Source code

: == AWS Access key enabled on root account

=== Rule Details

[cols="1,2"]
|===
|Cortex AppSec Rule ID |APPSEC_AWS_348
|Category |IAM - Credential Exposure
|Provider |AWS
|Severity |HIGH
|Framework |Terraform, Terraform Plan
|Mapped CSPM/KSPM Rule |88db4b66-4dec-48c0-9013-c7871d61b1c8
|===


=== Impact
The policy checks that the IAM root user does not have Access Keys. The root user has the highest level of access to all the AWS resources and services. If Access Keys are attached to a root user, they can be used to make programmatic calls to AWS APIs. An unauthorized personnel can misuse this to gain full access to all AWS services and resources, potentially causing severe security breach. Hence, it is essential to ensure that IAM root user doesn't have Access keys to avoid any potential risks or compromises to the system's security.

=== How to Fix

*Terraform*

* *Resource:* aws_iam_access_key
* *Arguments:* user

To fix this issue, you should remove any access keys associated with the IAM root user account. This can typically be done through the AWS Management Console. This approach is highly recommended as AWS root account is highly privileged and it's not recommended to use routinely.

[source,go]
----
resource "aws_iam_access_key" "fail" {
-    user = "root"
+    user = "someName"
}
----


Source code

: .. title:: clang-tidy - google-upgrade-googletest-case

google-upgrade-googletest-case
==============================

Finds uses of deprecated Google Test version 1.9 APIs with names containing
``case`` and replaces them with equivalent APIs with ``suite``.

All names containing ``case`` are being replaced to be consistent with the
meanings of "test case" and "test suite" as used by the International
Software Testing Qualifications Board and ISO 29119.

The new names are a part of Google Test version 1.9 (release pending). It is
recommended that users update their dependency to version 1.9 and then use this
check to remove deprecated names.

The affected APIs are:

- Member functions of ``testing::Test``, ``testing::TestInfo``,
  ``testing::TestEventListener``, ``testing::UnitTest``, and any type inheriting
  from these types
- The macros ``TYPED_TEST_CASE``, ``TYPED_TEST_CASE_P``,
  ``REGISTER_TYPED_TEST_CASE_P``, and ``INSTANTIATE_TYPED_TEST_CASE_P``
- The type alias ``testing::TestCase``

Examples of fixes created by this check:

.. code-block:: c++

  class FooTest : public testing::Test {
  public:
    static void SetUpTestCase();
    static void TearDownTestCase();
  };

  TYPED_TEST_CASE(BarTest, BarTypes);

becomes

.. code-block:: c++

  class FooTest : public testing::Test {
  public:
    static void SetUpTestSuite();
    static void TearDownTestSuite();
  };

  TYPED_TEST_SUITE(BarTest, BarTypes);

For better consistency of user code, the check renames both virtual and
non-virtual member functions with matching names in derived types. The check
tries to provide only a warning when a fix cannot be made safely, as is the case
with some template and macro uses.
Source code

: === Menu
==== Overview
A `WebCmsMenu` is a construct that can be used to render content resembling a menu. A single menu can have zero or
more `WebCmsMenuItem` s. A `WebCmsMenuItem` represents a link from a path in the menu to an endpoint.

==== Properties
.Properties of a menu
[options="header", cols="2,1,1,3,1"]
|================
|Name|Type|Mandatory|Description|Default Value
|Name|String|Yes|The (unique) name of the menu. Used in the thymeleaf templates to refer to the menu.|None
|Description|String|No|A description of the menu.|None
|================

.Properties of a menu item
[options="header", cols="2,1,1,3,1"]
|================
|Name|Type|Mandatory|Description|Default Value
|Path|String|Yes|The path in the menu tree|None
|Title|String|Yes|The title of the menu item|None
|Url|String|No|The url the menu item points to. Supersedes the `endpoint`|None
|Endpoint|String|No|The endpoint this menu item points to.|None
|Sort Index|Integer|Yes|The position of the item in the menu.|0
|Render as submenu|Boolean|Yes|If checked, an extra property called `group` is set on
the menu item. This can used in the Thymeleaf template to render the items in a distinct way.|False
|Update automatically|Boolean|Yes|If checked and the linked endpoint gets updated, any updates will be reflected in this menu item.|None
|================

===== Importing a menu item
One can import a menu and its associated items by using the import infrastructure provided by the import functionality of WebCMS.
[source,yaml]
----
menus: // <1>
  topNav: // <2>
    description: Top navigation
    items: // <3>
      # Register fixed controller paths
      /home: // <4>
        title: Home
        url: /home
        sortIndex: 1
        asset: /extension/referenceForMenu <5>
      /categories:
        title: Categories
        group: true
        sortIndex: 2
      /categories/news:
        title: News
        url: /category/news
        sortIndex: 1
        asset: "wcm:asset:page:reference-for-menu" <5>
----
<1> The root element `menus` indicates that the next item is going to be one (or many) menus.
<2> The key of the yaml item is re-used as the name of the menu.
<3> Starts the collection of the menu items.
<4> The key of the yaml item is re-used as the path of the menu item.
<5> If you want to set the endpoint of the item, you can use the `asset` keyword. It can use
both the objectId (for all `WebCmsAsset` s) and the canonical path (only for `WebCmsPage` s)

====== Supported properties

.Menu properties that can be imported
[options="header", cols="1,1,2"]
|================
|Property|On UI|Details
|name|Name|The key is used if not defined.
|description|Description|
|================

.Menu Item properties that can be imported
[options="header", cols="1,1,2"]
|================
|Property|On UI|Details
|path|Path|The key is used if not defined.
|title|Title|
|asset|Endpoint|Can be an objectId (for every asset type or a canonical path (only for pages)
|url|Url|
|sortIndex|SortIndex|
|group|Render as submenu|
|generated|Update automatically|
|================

# # #

REQUIREMENT: Print each entry exactly as it appears above.

SOLVED PROBLEM:
Source code

: == AWS Access key enabled on root account

=== Rule Details

[cols="1,2"]
|===
|Cortex AppSec Rule ID |APPSEC_AWS_348
|Category |IAM - Credential Exposure
|Provider |AWS
|Severity |HIGH
|Framework |Terraform, Terraform Plan
|Mapped CSPM/KSPM Rule |88db4b66-4dec-48c0-9013-c7871d61b1c8
|===


=== Impact
The policy checks that the IAM root user does not have Access Keys. The root user has the highest level of access to all the AWS resources and services. If Access Keys are attached to a root user, they can be used to make programmatic calls to AWS APIs. An unauthorized personnel can misuse this to gain full access to all AWS services and resources, potentially causing severe security breach. Hence, it is essential to ensure that IAM root user doesn't have Access keys to avoid any potential risks or compromises to the system's security.

=== How to Fix

*Terraform*

* *Resource:* aws_iam_access_key
* *Arguments:* user

To fix this issue, you should remove any access keys associated with the IAM root user account. This can typically be done through the AWS Management Console. This approach is highly recommended as AWS root account is highly privileged and it's not recommended to use routinely.

[source,go]
----
resource "aws_iam_access_key" "fail" {
-    user = "root"
+    user = "someName"
}
----


Source code

: .. title:: clang-tidy - google-upgrade-googletest-case

google-upgrade-googletest-case
==============================

Finds uses of deprecated Google Test version 1.9 APIs with names containing
``case`` and replaces them with equivalent APIs with ``suite``.

All names containing ``case`` are being replaced to be consistent with the
meanings of "test case" and "test suite" as used by the International
Software Testing Qualifications Board and ISO 29119.

The new names are a part of Google Test version 1.9 (release pending). It is
recommended that users update their dependency to version 1.9 and then use this
check to remove deprecated names.

The affected APIs are:

- Member functions of ``testing::Test``, ``testing::TestInfo``,
  ``testing::TestEventListener``, ``testing::UnitTest``, and any type inheriting
  from these types
- The macros ``TYPED_TEST_CASE``, ``TYPED_TEST_CASE_P``,
  ``REGISTER_TYPED_TEST_CASE_P``, and ``INSTANTIATE_TYPED_TEST_CASE_P``
- The type alias ``testing::TestCase``

Examples of fixes created by this check:

.. code-block:: c++

  class FooTest : public testing::Test {
  public:
    static void SetUpTestCase();
    static void TearDownTestCase();
  };

  TYPED_TEST_CASE(BarTest, BarTypes);

becomes

.. code-block:: c++

  class FooTest : public testing::Test {
  public:
    static void SetUpTestSuite();
    static void TearDownTestSuite();
  };

  TYPED_TEST_SUITE(BarTest, BarTypes);

For better consistency of user code, the check renames both virtual and
non-virtual member functions with matching names in derived types. The check
tries to provide only a warning when a fix cannot be made safely, as is the case
with some template and macro uses.
Source code

: === Menu
==== Overview
A `WebCmsMenu` is a construct that can be used to render content resembling a menu. A single menu can have zero or
more `WebCmsMenuItem` s. A `WebCmsMenuItem` represents a link from a path in the menu to an endpoint.

==== Properties
.Properties of a menu
[options="header", cols="2,1,1,3,1"]
|================
|Name|Type|Mandatory|Description|Default Value
|Name|String|Yes|The (unique) name of the menu. Used in the thymeleaf templates to refer to the menu.|None
|Description|String|No|A description of the menu.|None
|================

.Properties of a menu item
[options="header", cols="2,1,1,3,1"]
|================
|Name|Type|Mandatory|Description|Default Value
|Path|String|Yes|The path in the menu tree|None
|Title|String|Yes|The title of the menu item|None
|Url|String|No|The url the menu item points to. Supersedes the `endpoint`|None
|Endpoint|String|No|The endpoint this menu item points to.|None
|Sort Index|Integer|Yes|The position of the item in the menu.|0
|Render as submenu|Boolean|Yes|If checked, an extra property called `group` is set on
the menu item. This can used in the Thymeleaf template to render the items in a distinct way.|False
|Update automatically|Boolean|Yes|If checked and the linked endpoint gets updated, any updates will be reflected in this menu item.|None
|================

===== Importing a menu item
One can import a menu and its associated items by using the import infrastructure provided by the import functionality of WebCMS.
[source,yaml]
----
menus: // <1>
  topNav: // <2>
    description: Top navigation
    items: // <3>
      # Register fixed controller paths
      /home: // <4>
        title: Home
        url: /home
        sortIndex: 1
        asset: /extension/referenceForMenu <5>
      /categories:
        title: Categories
        group: true
        sortIndex: 2
      /categories/news:
        title: News
        url: /category/news
        sortIndex: 1
        asset: "wcm:asset:page:reference-for-menu" <5>
----
<1> The root element `menus` indicates that the next item is going to be one (or many) menus.
<2> The key of the yaml item is re-used as the name of the menu.
<3> Starts the collection of the menu items.
<4> The key of the yaml item is re-used as the path of the menu item.
<5> If you want to set the endpoint of the item, you can use the `asset` keyword. It can use
both the objectId (for all `WebCmsAsset` s) and the canonical path (only for `WebCmsPage` s)

====== Supported properties

.Menu properties that can be imported
[options="header", cols="1,1,2"]
|================
|Property|On UI|Details
|name|Name|The key is used if not defined.
|description|Description|
|================

.Menu Item properties that can be imported
[options="header", cols="1,1,2"]
|================
|Property|On UI|Details
|path|Path|The key is used if not defined.
|title|Title|
|asset|Endpoint|Can be an objectId (for every asset type or a canonical path (only for pages)
|url|Url|
|sortIndex|SortIndex|
|group|Render as submenu|
|generated|Update automatically|
|================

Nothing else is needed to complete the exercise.